The Oklahoma City Thunder plans to stick to the tried and true formula in hiring a new TV analyst to replace Grant Long on the Fox Sports Oklahoma’s Thunder broadcasts.
“We are looking for someone who has experience and knowledge of the NBA game and can bring that to the viewers in an informational and appropriate way,” said Dan Mahoney, Thunder vice president of communications and community relations. “We definitely want someone who has played the game or coached the game at the NBA level.”
A survey of TV commentators employed by NBA teams showed that is common place. Most analysts are former players, with a few former coaches sprinkled in. The Dallas Mavericks, with quirky owner Mark Cuban, hired a sports talk show host to spice up the broadcasts.
Desmond Mason, a former Thunder and Hornet player who also starred at OSU, would appear to be a top candidate for the job. He also has experience covering the Thunder for The Franchise 107.7, but also has other interests such as his artwork and might not want to take on the responsibility of the full-time job. Mahoney said he would prefer not to split the position up between two individuals.
The Thunder also will carefully screen candidates to avoid misfires that have proved embarassing in the past. Inaugural PA announcer Jim Miller is serving an 11-year prison term for sex crimes. Long’s financial problems led to him filing bankruptcy and being sued for failure to repay debts, spurring his exit from the team last month.

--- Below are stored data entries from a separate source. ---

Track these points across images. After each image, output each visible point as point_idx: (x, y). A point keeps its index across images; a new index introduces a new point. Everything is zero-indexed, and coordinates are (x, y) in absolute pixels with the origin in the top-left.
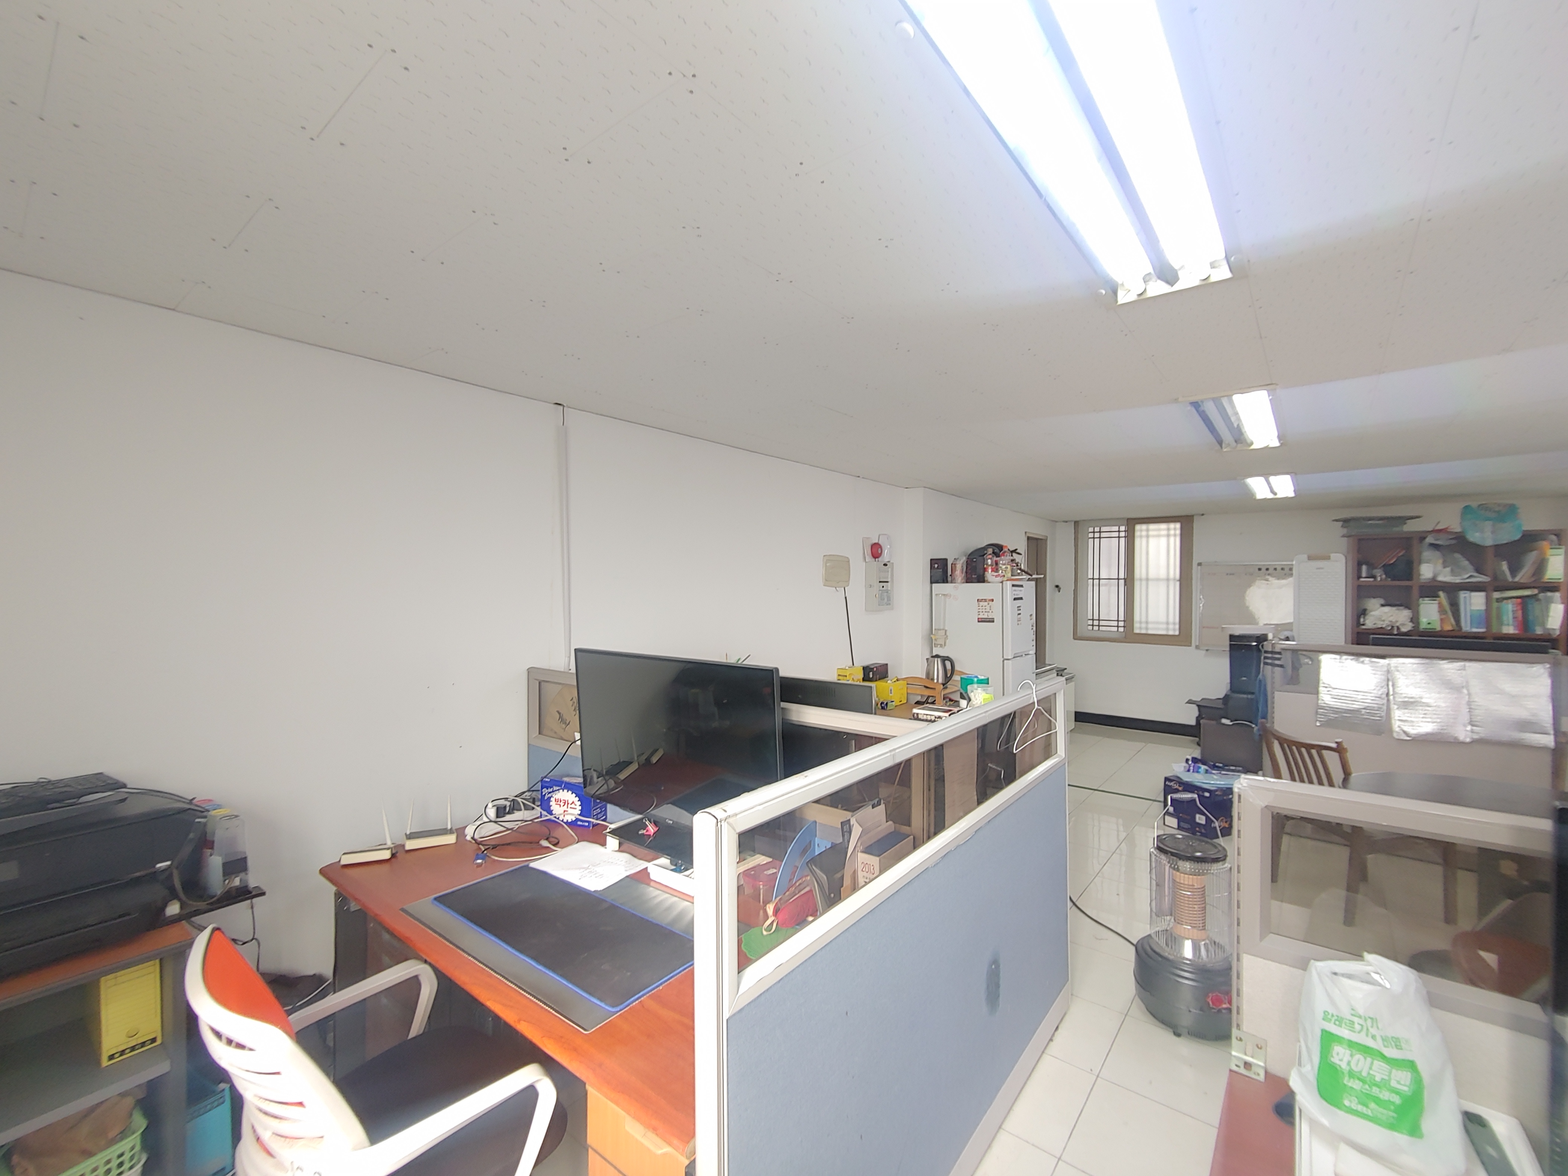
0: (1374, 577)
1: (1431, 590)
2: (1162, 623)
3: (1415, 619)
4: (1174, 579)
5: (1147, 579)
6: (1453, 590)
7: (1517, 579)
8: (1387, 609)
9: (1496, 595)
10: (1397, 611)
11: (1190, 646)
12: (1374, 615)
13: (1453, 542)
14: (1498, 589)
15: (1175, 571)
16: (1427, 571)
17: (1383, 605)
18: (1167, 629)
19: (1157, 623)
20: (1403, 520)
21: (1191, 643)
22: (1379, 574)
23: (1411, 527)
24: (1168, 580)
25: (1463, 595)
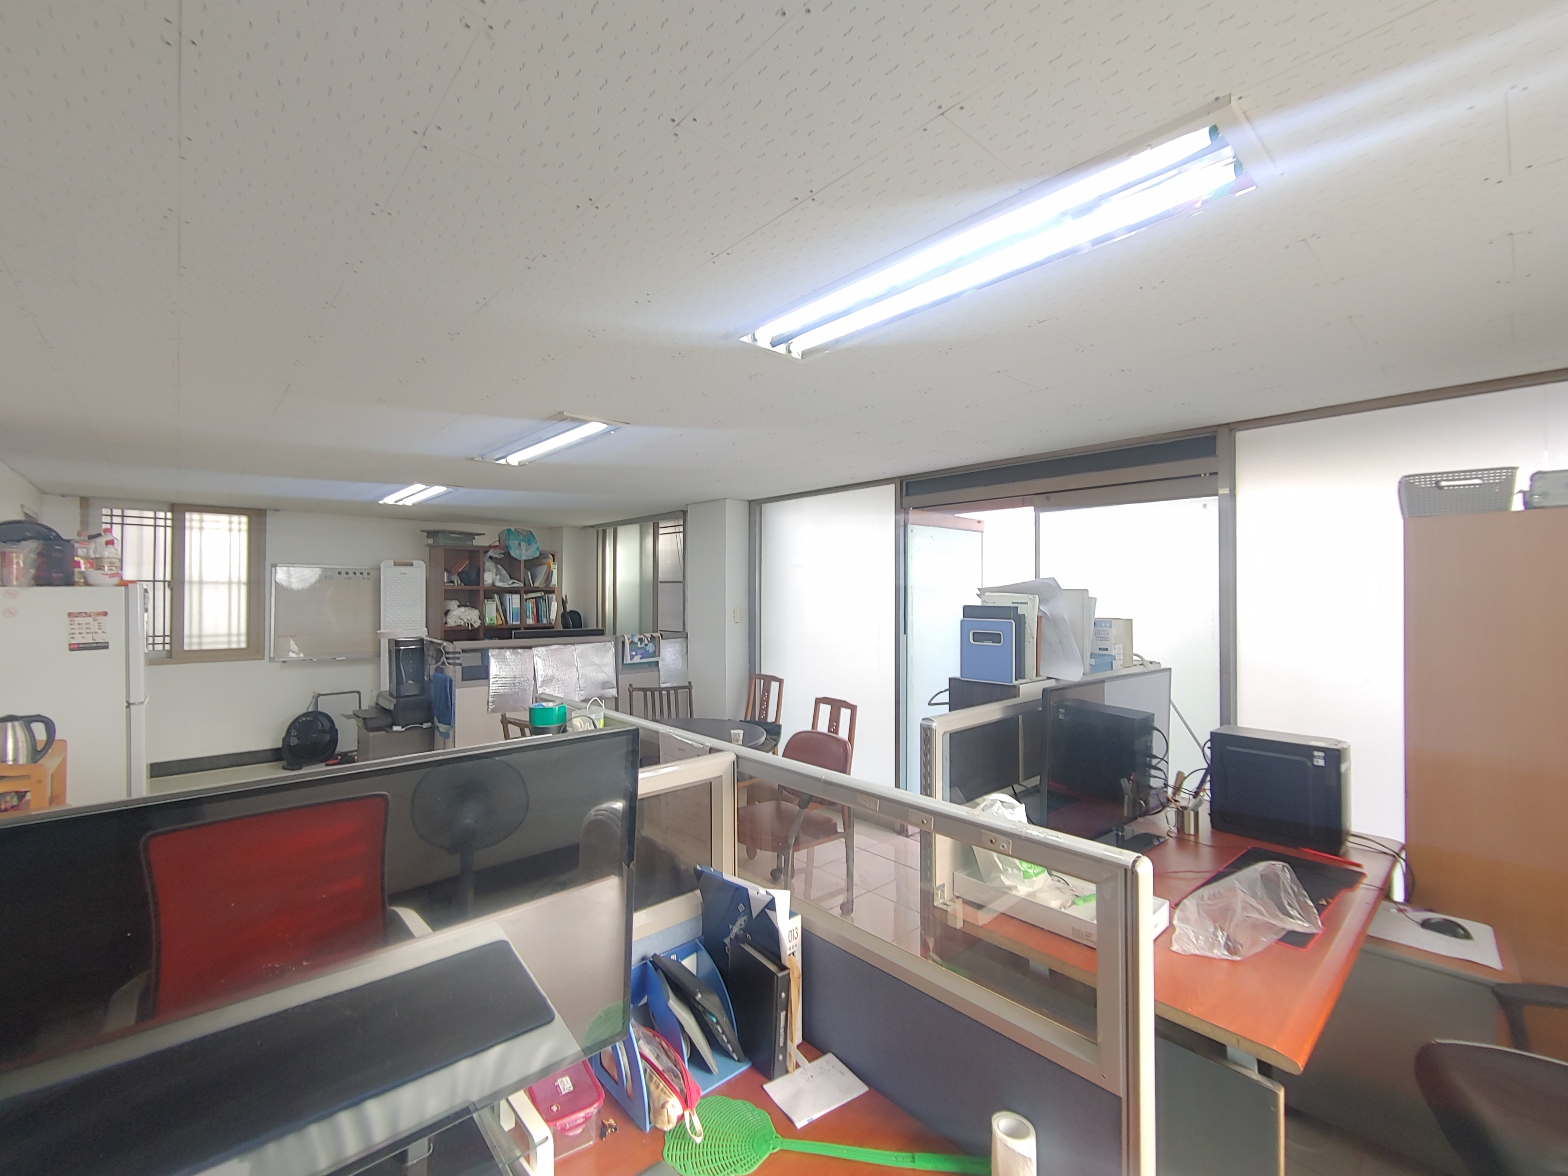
0: (453, 582)
1: (492, 592)
2: (222, 636)
3: (482, 617)
4: (239, 583)
5: (201, 582)
6: (502, 592)
7: (535, 585)
8: (463, 609)
9: (525, 597)
10: (470, 611)
11: (263, 659)
12: (454, 615)
13: (503, 556)
14: (526, 592)
15: (241, 572)
16: (489, 578)
17: (459, 606)
18: (229, 642)
19: (217, 635)
20: (472, 536)
21: (264, 656)
22: (456, 579)
23: (478, 542)
24: (230, 583)
25: (508, 596)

The analyst position is a full-time position that also requires the person to make numerous community appearances for a team that prides itself on its community relations.
The Thunder also appears to prefer someone who will be a team booster and paint a rosy picture for viewers. A former Thunder sideline reporter complained privately that the team went overboard in putting on a “positive” front.
“We are the team broadcaster,” Mahoney said. “Our broadcast talent supports our team, our players and our coaches. But we also tell the story of the game and we find that balance.”
Brent Weber, the Thunder’s sideline reporter in its first season in Oklahoma City, said he expected to provide the positive spin when he was hired from KOKH-25, where he was a morning news anchor.
“I knew going in that was I going to be painting the glass half-full,” Weber said. “I don’t think morally I had a problem with it because I knew where the paycheck was coming from.”
Weber, who recently took a job as a journalism instructor at Auburn University, said the broadcast team is expected to put on an entertaining broadcast, not provide journalism. Weber, 52, also has extensive experience in a different role of covering sports for FSN and other outlets where he was paid by the broadcaster.
“When you work for the team, you can’t really work outside sources.”
Thunder radio voice Matt Pinto, who is entering his 25th season in the NBA as one of the league’s premier announcers, apparently is on a much longer leash than the TV team and is quick to criticize the team’s play on the air.
The Thunder’s positive approach, which is similar to many other professional teams, has proven popular with viewers. Fox Sports Oklahoma’s broadcasts consistently beat network broadcasts in local ratings when Thunder games are simulcast. The Thunder also has ranked No. 1 among NBA teams in ratings for its local TV broadcasts the past two seasons.